Me pregunto cómo Boris Vian pudo transmitir tanta belleza, tanto amor a la vida y tanto desencanto a la vez. Esa angustia existencialista sartreana queda convertida en angustia poética. Quizás por eso, para distinguirse del filósofo francés, parodie tan cruelmente a Jean Paul Sartre; no es a través de la razón sino del corazón que podremos acercarnos a lo inefable.
Y lo inexplicable de la vida es que en ella crezca la muerte, solapadamente, como un bello nenúfar blanco que va comprimiendo nuestro pulmones cuando menos lo esperamos.
Entonces nos convertimos en desterrados del paraíso, mucho más desdichados cuando conocimos la fugaz felicidad.
En una hermosa escena, en la que por la magia del cine la pantalla se parte en dos, en una mitad llueve y en la otra es un día soleado en la campiña. En ese momento se preanuncian esos dos momentos del film. Todas las sonrisas, las nubes, las flores, las danzas, la ternura de un ratoncito compañero y la abundancia de quien lo tiene todo y puede dedicarse a vivir la vida jugando como un niño que nos seducen en la primera parte de la película nos arrojan más desesperadamente a lo irremediable.
"La gente no cambia. son las cosas las que cambian" dice Colin. Y Gondry le tomó la palabra, las cosas en la película tienen una importancia superlativa. Los objetos, verdaderos diseños con valor artístico, están animados, animalizados como el timbre araña o como esa casa viva que se va achicando cada día para acompañar la agonía laboriosa de la dulce Clohé.

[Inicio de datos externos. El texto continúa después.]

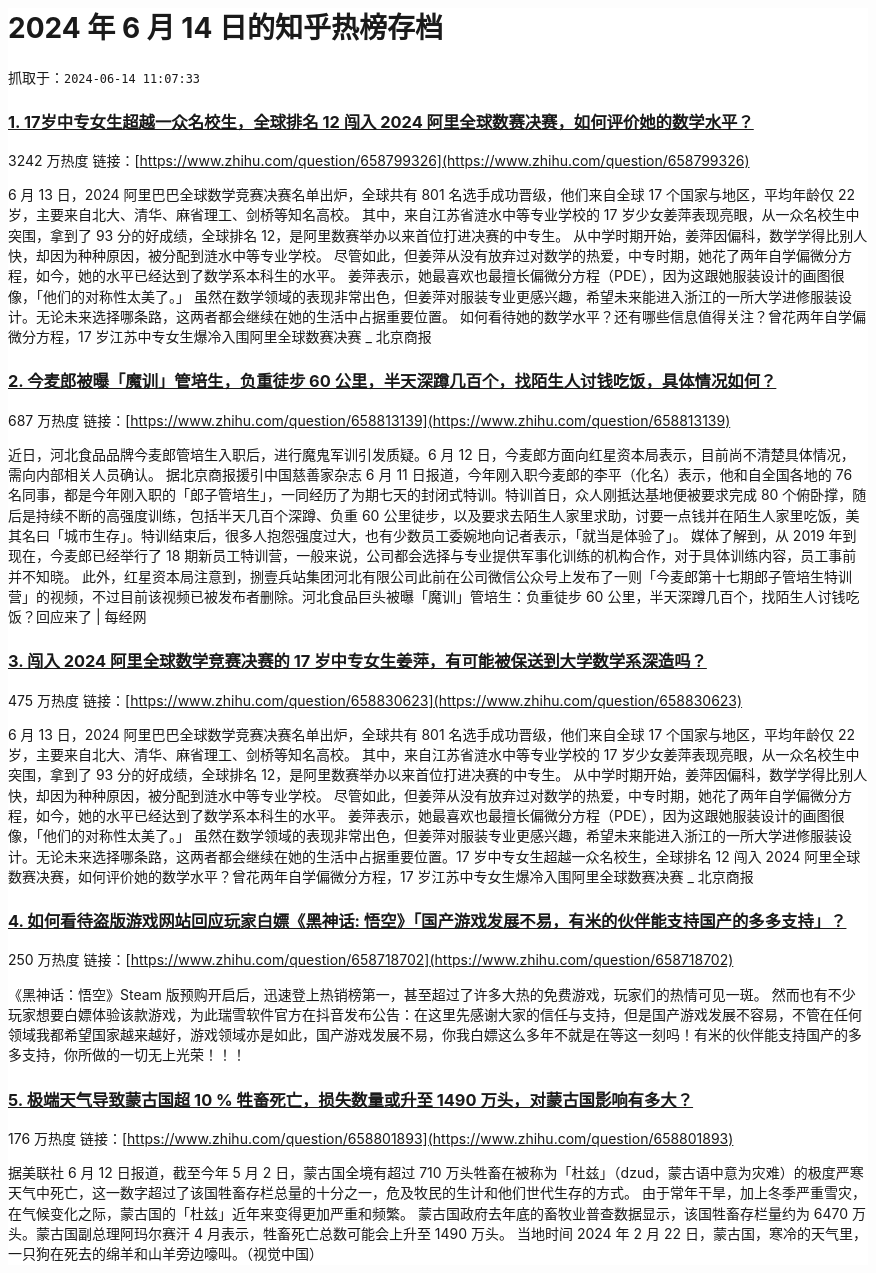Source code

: # 2024 年 6 月 14 日的知乎热榜存档

抓取于：`2024-06-14 11:07:33`

### [1. 17岁中专女生超越一众名校生，全球排名 12 闯入 2024 阿里全球数赛决赛，如何评价她的数学水平？](https://www.zhihu.com/question/658799326)
3242 万热度 链接：[https://www.zhihu.com/question/658799326](https://www.zhihu.com/question/658799326)

6 月 13 日，2024 阿里巴巴全球数学竞赛决赛名单出炉，全球共有 801 名选手成功晋级，他们来自全球 17 个国家与地区，平均年龄仅 22 岁，主要来自北大、清华、麻省理工、剑桥等知名高校。 其中，来自江苏省涟水中等专业学校的 17 岁少女姜萍表现亮眼，从一众名校生中突围，拿到了 93 分的好成绩，全球排名 12，是阿里数赛举办以来首位打进决赛的中专生。 从中学时期开始，姜萍因偏科，数学学得比别人快，却因为种种原因，被分配到涟水中等专业学校。 尽管如此，但姜萍从没有放弃过对数学的热爱，中专时期，她花了两年自学偏微分方程，如今，她的水平已经达到了数学系本科生的水平。 姜萍表示，她最喜欢也最擅长偏微分方程（PDE），因为这跟她服装设计的画图很像，「他们的对称性太美了。」 虽然在数学领域的表现非常出色，但姜萍对服装专业更感兴趣，希望未来能进入浙江的一所大学进修服装设计。无论未来选择哪条路，这两者都会继续在她的生活中占据重要位置。 如何看待她的数学水平？还有哪些信息值得关注？曾花两年自学偏微分方程，17 岁江苏中专女生爆冷入围阿里全球数赛决赛 _ 北京商报

### [2. 今麦郎被曝「魔训」管培生，负重徒步 60 公里，半天深蹲几百个，找陌生人讨钱吃饭，具体情况如何？](https://www.zhihu.com/question/658813139)
687 万热度 链接：[https://www.zhihu.com/question/658813139](https://www.zhihu.com/question/658813139)

近日，河北食品品牌今麦郎管培生入职后，进行魔鬼军训引发质疑。6 月 12 日，今麦郎方面向红星资本局表示，目前尚不清楚具体情况，需向内部相关人员确认。 据北京商报援引中国慈善家杂志 6 月 11 日报道，今年刚入职今麦郎的李平（化名）表示，他和自全国各地的 76 名同事，都是今年刚入职的「郎子管培生」，一同经历了为期七天的封闭式特训。特训首日，众人刚抵达基地便被要求完成 80 个俯卧撑，随后是持续不断的高强度训练，包括半天几百个深蹲、负重 60 公里徒步，以及要求去陌生人家里求助，讨要一点钱并在陌生人家里吃饭，美其名曰「城市生存」。特训结束后，很多人抱怨强度过大，也有少数员工委婉地向记者表示，「就当是体验了」。 媒体了解到，从 2019 年到现在，今麦郎已经举行了 18 期新员工特训营，一般来说，公司都会选择与专业提供军事化训练的机构合作，对于具体训练内容，员工事前并不知晓。 此外，红星资本局注意到，捌壹兵站集团河北有限公司此前在公司微信公众号上发布了一则「今麦郎第十七期郎子管培生特训营」的视频，不过目前该视频已被发布者删除。河北食品巨头被曝「魔训」管培生：负重徒步 60 公里，半天深蹲几百个，找陌生人讨钱吃饭？回应来了 | 每经网

### [3. 闯入 2024 阿里全球数学竞赛决赛的 17 岁中专女生姜萍，有可能被保送到大学数学系深造吗？](https://www.zhihu.com/question/658830623)
475 万热度 链接：[https://www.zhihu.com/question/658830623](https://www.zhihu.com/question/658830623)

6 月 13 日，2024 阿里巴巴全球数学竞赛决赛名单出炉，全球共有 801 名选手成功晋级，他们来自全球 17 个国家与地区，平均年龄仅 22 岁，主要来自北大、清华、麻省理工、剑桥等知名高校。 其中，来自江苏省涟水中等专业学校的 17 岁少女姜萍表现亮眼，从一众名校生中突围，拿到了 93 分的好成绩，全球排名 12，是阿里数赛举办以来首位打进决赛的中专生。 从中学时期开始，姜萍因偏科，数学学得比别人快，却因为种种原因，被分配到涟水中等专业学校。 尽管如此，但姜萍从没有放弃过对数学的热爱，中专时期，她花了两年自学偏微分方程，如今，她的水平已经达到了数学系本科生的水平。 姜萍表示，她最喜欢也最擅长偏微分方程（PDE），因为这跟她服装设计的画图很像，「他们的对称性太美了。」 虽然在数学领域的表现非常出色，但姜萍对服装专业更感兴趣，希望未来能进入浙江的一所大学进修服装设计。无论未来选择哪条路，这两者都会继续在她的生活中占据重要位置。17 岁中专女生超越一众名校生，全球排名 12 闯入 2024 阿里全球数赛决赛，如何评价她的数学水平？曾花两年自学偏微分方程，17 岁江苏中专女生爆冷入围阿里全球数赛决赛 _ 北京商报

### [4. 如何看待盗版游戏网站回应玩家白嫖《黑神话: 悟空》「国产游戏发展不易，有米的伙伴能支持国产的多多支持」？](https://www.zhihu.com/question/658718702)
250 万热度 链接：[https://www.zhihu.com/question/658718702](https://www.zhihu.com/question/658718702)

《黑神话：悟空》Steam 版预购开启后，迅速登上热销榜第一，甚至超过了许多大热的免费游戏，玩家们的热情可见一斑。 然而也有不少玩家想要白嫖体验该款游戏，为此瑞雪软件官方在抖音发布公告：在这里先感谢大家的信任与支持，但是国产游戏发展不容易，不管在任何领域我都希望国家越来越好，游戏领域亦是如此，国产游戏发展不易，你我白嫖这么多年不就是在等这一刻吗！有米的伙伴能支持国产的多多支持，你所做的一切无上光荣！！！

### [5. 极端天气导致蒙古国超 10 % 牲畜死亡，损失数量或升至 1490 万头，对蒙古国影响有多大？](https://www.zhihu.com/question/658801893)
176 万热度 链接：[https://www.zhihu.com/question/658801893](https://www.zhihu.com/question/658801893)

据美联社 6 月 12 日报道，截至今年 5 月 2 日，蒙古国全境有超过 710 万头牲畜在被称为「杜兹」（dzud，蒙古语中意为灾难）的极度严寒天气中死亡，这一数字超过了该国牲畜存栏总量的十分之一，危及牧民的生计和他们世代生存的方式。 	 由于常年干旱，加上冬季严重雪灾，在气候变化之际，蒙古国的「杜兹」近年来变得更加严重和频繁。 	 蒙古国政府去年底的畜牧业普查数据显示，该国牲畜存栏量约为 6470 万头。蒙古国副总理阿玛尔赛汗 4 月表示，牲畜死亡总数可能会上升至 1490 万头。 当地时间 2024 年 2 月 22 日，蒙古国，寒冷的天气里，一只狗在死去的绵羊和山羊旁边嚎叫。（视觉中国）
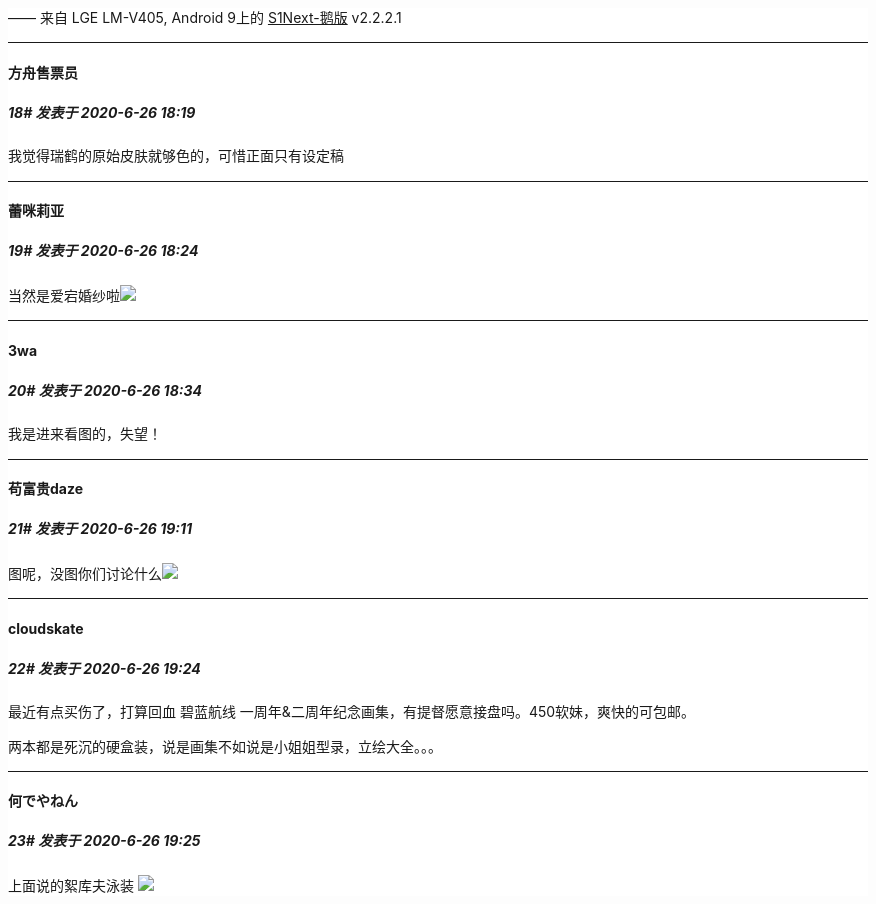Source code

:—— 来自 LGE LM-V405, Android 9上的 [S1Next-鹅版](https://github.com/ykrank/S1-Next/releases) v2.2.2.1


-----

####  方舟售票员  
##### 18#       发表于 2020-6-26 18:19


我觉得瑞鹤的原始皮肤就够色的，可惜正面只有设定稿


-----

####  蕾咪莉亚  
##### 19#       发表于 2020-6-26 18:24


当然是爱宕婚纱啦<img src="https://static.saraba1st.com/image/smiley/face2017/152.png" referrerpolicy="no-referrer">


-----

####  3wa  
##### 20#       发表于 2020-6-26 18:34


我是进来看图的，失望！


-----

####  苟富贵daze  
##### 21#       发表于 2020-6-26 19:11


图呢，没图你们讨论什么<img src="https://static.saraba1st.com/image/smiley/face2017/086.png" referrerpolicy="no-referrer">


-----

####  cloudskate  
##### 22#       发表于 2020-6-26 19:24


最近有点买伤了，打算回血 碧蓝航线 一周年&amp;二周年纪念画集，有提督愿意接盘吗。450软妹，爽快的可包邮。


两本都是死沉的硬盒装，说是画集不如说是小姐姐型录，立绘大全。。。


-----

####  何でやねん  
##### 23#       发表于 2020-6-26 19:25


上面说的絮库夫泳装
<img src="https://i.loli.net/2020/06/26/cLKEBlrvRn7Ibm1.jpg" referrerpolicy="no-referrer">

El cameo de Gondry en el papel del doctor Mangemanche parecería subrayar la idea de que ni siquiera esta película realizada con toda su pasión o la magia del cine en general podrá salvarnos. Estamos solos y arrojados a un mundo sin sentido. Eso lo sabía muy bien el joven Boris Vian en el ´47, eso lo sabe muy bien Michel Gondry en la segunda década del siglo XXI.